7 Facts About SQL Azure

The move to the cloud has been a big trend for technology vendors this year. However, businesses haven’t been so fast to follow. Moving to the cloud entails making many application-related changes. Even so, the cloud promises scalability and cost savings that make it worth considering. The cloud in this case is SQL Azure, formerly SQL Data Services, Microsoft’s SQL Server-based database cloud offering. Let’s look at seven things you need to know about SQL Azure.

1. SQL Azure is based on SQL Server.
Using SQL Azure is much like using an on-premise version of SQL Server. However, the initial release of SQL Azure offers only a subset of SQL Server’s features.
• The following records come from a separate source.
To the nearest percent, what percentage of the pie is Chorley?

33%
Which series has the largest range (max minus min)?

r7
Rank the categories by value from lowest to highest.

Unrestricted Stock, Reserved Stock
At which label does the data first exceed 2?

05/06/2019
SQL Azure will provide basic relational database capabilities but initially won’t offer BI functionality such as Analysis Services or Reporting Services.
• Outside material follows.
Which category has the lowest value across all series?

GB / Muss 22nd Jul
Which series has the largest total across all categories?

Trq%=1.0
2. SQL Azure runs on Microsoft hardware.
Servers hosted in Microsoft’s data centers provide the SQL Azure services. Databases you create on these servers are available on a global scale. Microsoft personnel perform the hardware operations and management.

3. SQL Azure supports T-SQL.
SQL Azure supports most T-SQL statements as well as a full range of DML and DDL commands. It doesn’t support commands that affect the underlying hardware, such as the resource governor. SQL Azure also supports most SQL Server data types including bigint, bit, decimal, int, money, numeric, smallint, smallmoney, tinyint and char, varchar, but not the LOB data types and not the newer geo-spatial data types.

4. SQL Azure uses TDS.
Just like on-premise SQL Server, SQL Azure supports client connections using the native SQL Server tabular data stream (TDS). You can create SQL Azure applications using a variety of development tools including Visual Studio, and you can use such middleware as ODBC, OLE DB, ADO.NET, or PHP. SQL Azure uses SQL Server authentication, not Windows.

5. SQL Azure is a service.
SQL Azure can’t access hardware, so you can’t do backup. Instead, you must use a data copy function like BCP. Other things that aren’t available include using sp_configure to change server options, and SQL Profiler.

6. SQL Azure comes in two editions.
SQL Azure Web Edition will support a maximum of 1GB of data and will be priced at $9.99 per month. SQL Azure Business edition will include up to 10GB of data and will cost $99.99 per month.

7. SQL Azure goes live in November.
You can check out the SQL Azure CTP at the MSDN site.